As the summer wore on and Mickey Devine’s condition deteriorated, Mrs Moore moved her attentions to Belfast and Long Kesh.
“I started going up to Long Kesh with Mickey’s sister, Margaret, and I stayed with republicans in west Belfast. I went into the prison hospital every day from 8am to 8pm and my husband, Patsy, went in from 8pm to 8am. As soon as I came out of the prison I was out speaking about the hunger strike around west Belfast.
“I remember the first day I went in to the prison hospital to see Mickey and someone had packed a lunch for us. We sat in the corridor outside where he was, eating sandwiches and I thought of him laying there starving himself to death and I couldn’t eat a bite.
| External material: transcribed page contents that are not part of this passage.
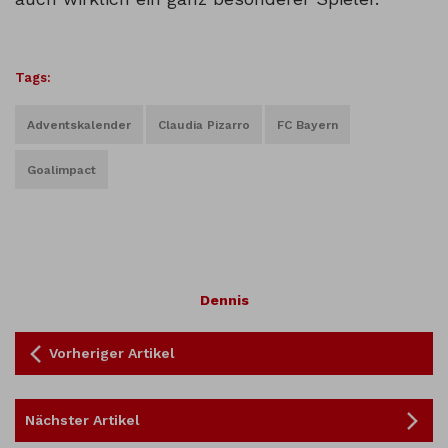
Tags:
Adventskalender
Claudia Pizarro
FC Bayern
Goalimpact
Dennis
Vorheriger Artikel
Nächster Artikel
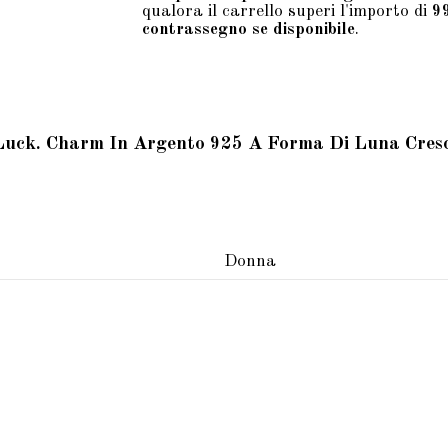
qualora il carrello superi l'importo di
9
contrassegno se disponibile
.
Luck. Charm In Argento 925 A Forma Di Luna Cre
Donna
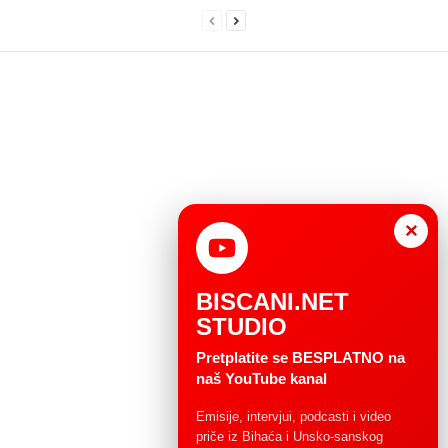
×
BISCANI.NET
STUDIO
Pretplatite se BESPLATNO na
naš YouTube kanal
Emisije, intervjui, podcasti i video
priče iz Bihaća i Unsko-sanskog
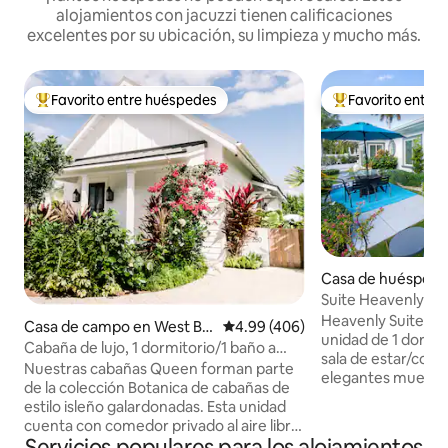
alojamientos con jacuzzi tienen calificaciones
excelentes por su ubicación, su limpieza y mucho más.
Favorito entre huéspedes
Favorito entre
De los mejores en Favorito entre huéspedes
De los mejores en
Casa de huéspede
d Harbour
Suite Heavenly 1 
Heavenly Suite #1
Casa de campo en West Ba
Calificación promedio: 4.99 de 5
4.99 (406)
unidad de 1 dormi
y
Cabaña de lujo, 1 dormitorio/1 baño a
sala de estar/com
pasos de la piscina y de 7 Mile Beach
Nuestras cabañas Queen forman parte
elegantes muebles
de la colección Botanica de cabañas de
televisores intelig
estilo isleño galardonadas. Esta unidad
definición, lámpar
cuenta con comedor privado al aire libre
última generación
Servicios populares para los alojamientos
y ducha de jardín. En Botanica, nos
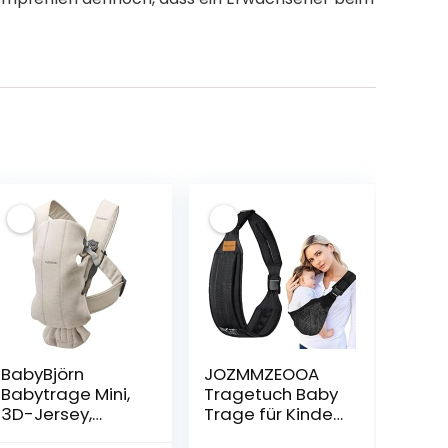
BabyBjörn
JOZMMZEOOA
Babytrage Mini,
Tragetuch Baby
3D-Jersey,
Trage für Kinder
Hellbeige
bis 30kg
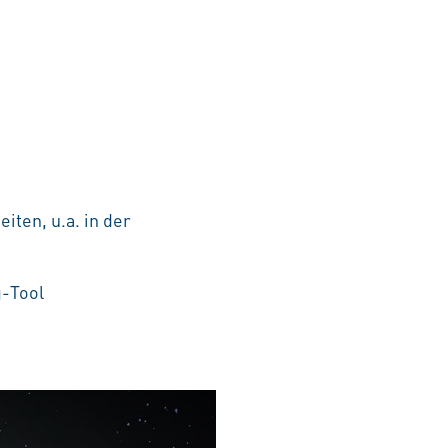
iten, u.a. in der
g-Tool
That was the last time I brought any food in.
“The screws brought food into the room every day and the smell of it was hard to take. They brought a tray with breakfast and then lunch and then dinner. It smelled better than the ordinary prison food and I think they were just doing it to taunt him,” she said.
She also said she was impressed by the determination of the Derry hunger striker. “He used to squeeze my hand and tell me that he did not want to be taken off the strike. He was so committed. As he got worse I used to try to wet his lips with water but he shut them tight because he didn’t even want that,” she remembered.
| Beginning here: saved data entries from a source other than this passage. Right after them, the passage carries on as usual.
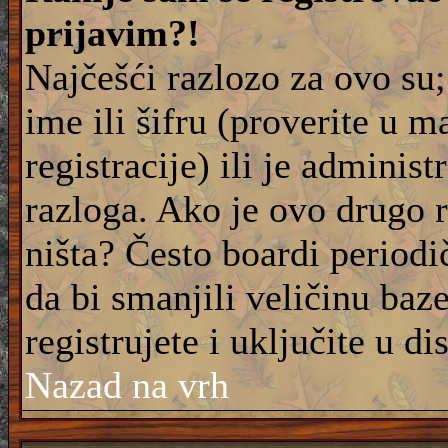
prijavim?!
Najčešći razlozo za ovo su;
ime ili šifru (proverite u m
registracije) ili je adminis
razloga. Ako je ovo drugo 
ništa? Često boardi periodi
da bi smanjili veličinu baz
registrujete i uključite u di
Nazad na vrh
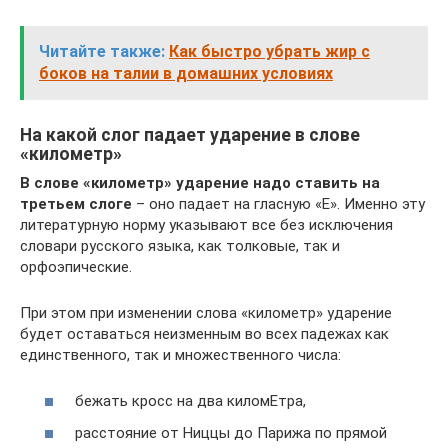
Читайте также:
Как быстро убрать жир с
боков на талии в домашних условиях
На какой слог падает ударение в слове
«километр»
В слове «километр» ударение надо ставить на
третьем слоге
– оно падает на гласную «Е». Именно эту
литературную норму указывают все без исключения
словари русского языка, как толковые, так и
орфоэпические.
При этом при изменении слова «километр» ударение
будет оставаться неизменным во всех падежах как
единственного, так и множественного числа:
бежать кросс на два киломЕтра,
расстояние от Ниццы до Парижа по прямой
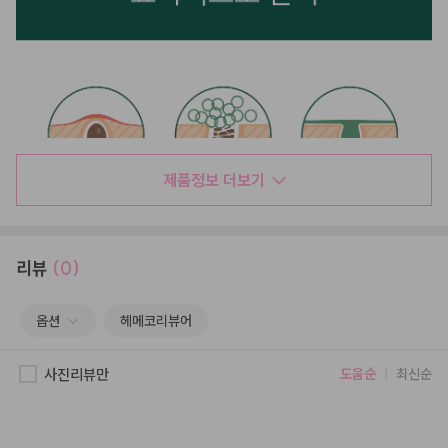
제품정보 더보기
리뷰
(0)
옵션
헤메코리뷰어
사진리뷰만
도움순
최신순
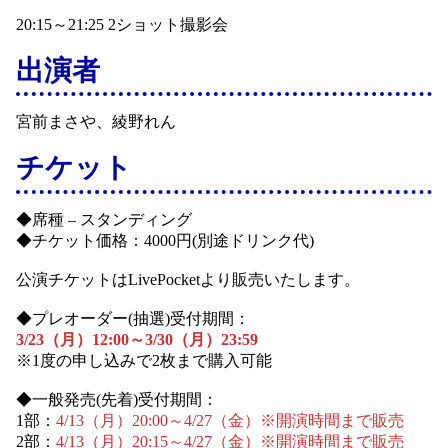
20:15～21:25 2ショット撮影会
出演者
宮前まさや、綾野れん
チケット
◆席種 – スタンディング
◆チケット価格：4000円(別途ドリンク代)
公演チケットはLivePocketより販売いたします。
◆プレオーダー(抽選)受付期間：
3/23（月）12:00～3/30（月）23:59
※1度の申し込みで2枚まで購入可能
◆一般発売(先着)受付期間：
1部：
4/13（月）20:00～4/27（金）※開演時間まで販売
2部：
4/13（月）20:15～4/27（金）※開演時間まで販売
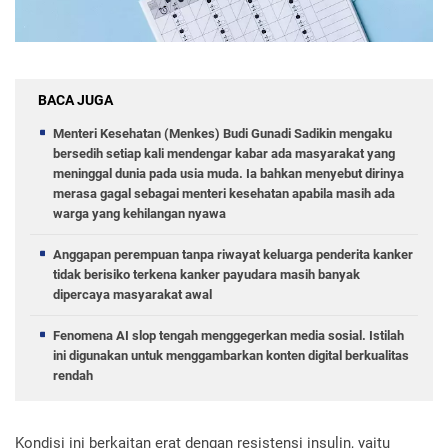
BACA JUGA
Menteri Kesehatan (Menkes) Budi Gunadi Sadikin mengaku
bersedih setiap kali mendengar kabar ada masyarakat yang
meninggal dunia pada usia muda. Ia bahkan menyebut dirinya
merasa gagal sebagai menteri kesehatan apabila masih ada
warga yang kehilangan nyawa
Anggapan perempuan tanpa riwayat keluarga penderita kanker
tidak berisiko terkena kanker payudara masih banyak
dipercaya masyarakat awal
Fenomena AI slop tengah menggegerkan media sosial. Istilah
ini digunakan untuk menggambarkan konten digital berkualitas
rendah
Kondisi in
i berkaitan erat dengan resistensi insulin, yaitu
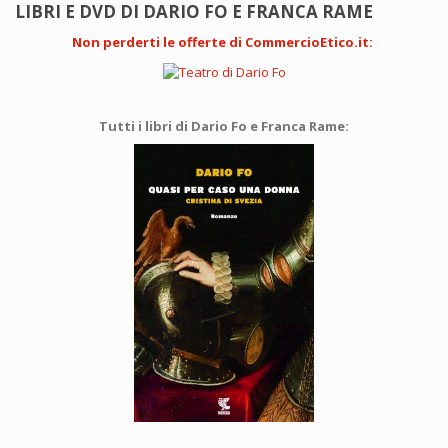
LIBRI E DVD DI DARIO FO E FRANCA RAME
Non perderti le offerte di CommercioEtico.it
:
Tutti i libri di Dario Fo e Franca Rame:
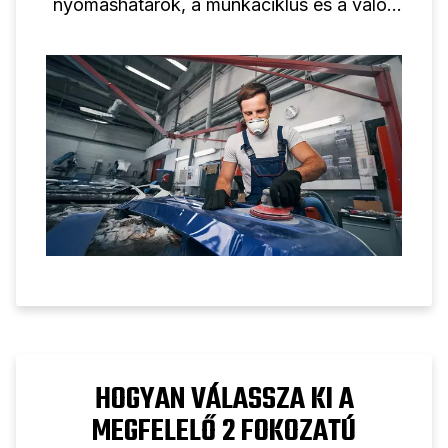
nyomáshatárok, a munkaciklus és a valós
ipari alkalmazások megértésével.
HOGYAN VÁLASSZA KI A
MEGFELELŐ 2 FOKOZATÚ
Mrs Moore said one poignant memory from her time with Mickey Devine stands out above others. “A screw always sat in the room with us and I decided that I was not going to entertain them so I started to say the Rosary. I remember Mickey squeezing my hand and telling me to keep going as a single tear trickled town his cheek. I wiped the tear away.”
The Derry woman also recalled Mickey Devine asking for his children from his hospital bed. “It was his son’s birthday and he asked me to get a card. I put a few pounds in it and told Mickey that he can’t die now because he owes me money.”
She also said she still pictures the hunger striker when she closes her eyes. “He is still with me. I can see him laying there with the tears running down his face squeezing my hand. Even after all these years that is a clear memory,” she said.
Mrs Moore, who is currently receiving treatment for cancer, said she thought of the hunger strikers while she was in hospital. “I just kept thinking of Mickey laying there. It was such a terrible experience to see him starving and thirsting to death; to watch him die before my eyes. I was closest to him but I also couldn’t stop thinking of Thomas McElwee as well. He was so lightly made up,” she recalled.
The mother of five also said the experience evoked her maternal instincts. “All the time I was there with Mickey I kept imagining ‘what if it was one of my sons?’ I think many women across the county would have had the same thought, regardless of whether they were republican or not and agreed with what the hunger strikers were doing. They could see the humanity of it. Any mother could picture their son there.
“Even though I was and am a dedicated republican and understood and supported what the men were doing, I don’t think I could have sat and watched my son on it. I would have signed him off. But Mickey had faith in me and I could not let him down,” she said.
Mrs Moore said she was broken hearted when Mickey Devine died on August 21st. “I was not there when he died. Patsy phoned me as I was getting ready to go to Long Kesh and simply said, ‘Mickey’s dead.’ It broke my heart. Even still I get emotional thinking about it,” she said.
A major rally has been planned in Derry on Sunday May 1st and Mrs Moore encouraged as many people as possible to attend. “They should never be forgotten. I may not be able to take part in the march but I will be there. I wouldn’t feel right if I missed it.”